I knew. Jim had told me a hundred times. Didn’t mean I had to like it.
“I’m going to kill fucking Stan. I’m telling you, Renee, I’m going to kill him.”
“Who are you going to kill, Mr. Weiler?” It was a nurse, a small cup in one hand and a larger cup in the other.
“My landlord,” I lied. “If he had repaired the porch like he was supposed to, I wouldn’t have been up on that ladder.”
“Here,” she said, “take these. They should help with the pain. And please try not to get agitated.”
When the nurse left the room, I repeated, “I’m going to kill that cocksucker.” And I swear I almost meant it.
Twenty-Two
This time we met at 4:00 A.M. not at the chapel and not at the old berry farm, but at a long-abandoned logging camp about five miles east of where Jim and I shot in the woods.
Here, the surrounding hills were not so steep nor as prevalent, and whole swathes of forest had been logged into submission in the years before anyone had heard of Earth Day. At this point in its travels, the Crooked River ran a straighter, wider course and whispered in comparison to its roaring by the falls.

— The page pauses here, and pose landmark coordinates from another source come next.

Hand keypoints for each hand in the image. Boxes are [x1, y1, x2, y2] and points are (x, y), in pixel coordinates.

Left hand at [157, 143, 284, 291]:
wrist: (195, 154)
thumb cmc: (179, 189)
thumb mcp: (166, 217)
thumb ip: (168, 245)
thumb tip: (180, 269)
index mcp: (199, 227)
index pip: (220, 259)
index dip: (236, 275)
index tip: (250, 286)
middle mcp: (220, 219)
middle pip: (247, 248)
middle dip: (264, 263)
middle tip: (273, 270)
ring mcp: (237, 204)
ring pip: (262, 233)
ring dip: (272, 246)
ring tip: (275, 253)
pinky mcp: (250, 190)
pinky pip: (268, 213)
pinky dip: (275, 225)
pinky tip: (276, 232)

Renee had been sullen and silent as she drove my car up into the hills. She hadn’t said so, but I knew she’d wanted me to stay home. I was feeling much better, though I wasn’t quite over my concussion symptoms. We both sensed it wouldn’t take much to send me backsliding. You have no idea just how awful concussion headaches are until you experience them. Considering my once prodigious consumption of cocaine and alcohol, I’d had some formidable headaches, but the ones I suffered through in the wake of Stan’s shot to the back of my head were titanic. Legion were the joys of concussion because the headaches weren’t the worst of it.
In the days following Cutthroat, I became depressed and disconnected, lost inside my own head. My internal voice was drowned out by a cloying and constant ringing in my ears and there were moments I found myself thinking life wasn’t worth living like this, that it wouldn’t take much more of it to send me following in my father’s footsteps. A bullet through my brain, I thought, couldn’t have been much worse than what I was suffering through. I suppose if the predawn festivities were just one more trip into the chapel for ashes and bullets, I would have stayed home, but the rush of something new pushed me to go. Even so, my head was a little cottony. I felt a beat too slow, a step behind.